WHAT TO PRODUCE:
Search the data below for the string "cleaner" and copy all lines where it shows up.

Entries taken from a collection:
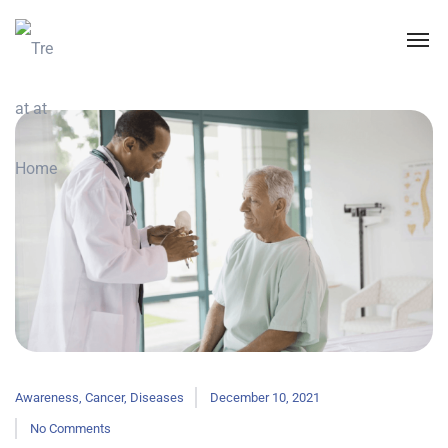
Awareness
,
Cancer
,
Diseases
December 10, 2021
No Comments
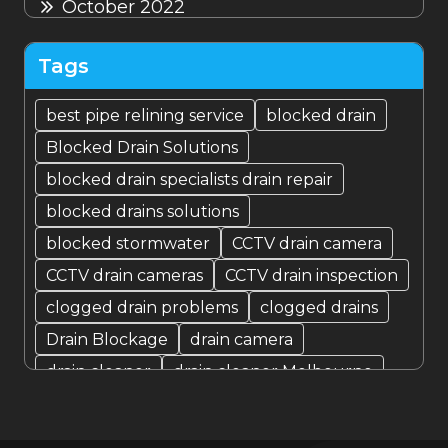
October 2022
September 2022
Tags
August 2022
best pipe relining service
blocked drain
Blocked Drain Solutions
July 2022
blocked drain specialists drain repair
blocked drains solutions
blocked stormwater
CCTV drain camera
CCTV drain cameras
CCTV drain inspection
clogged drain problems
clogged drains
Drain Blockage
drain camera
drain cleaner
drain cleaner Melbourne
Drain Cleaning
Drain cleaning specialist
drain cleaning specialists
Drain Fixer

SOLVED PROBLEM:
drain cleaner
drain cleaner Melbourne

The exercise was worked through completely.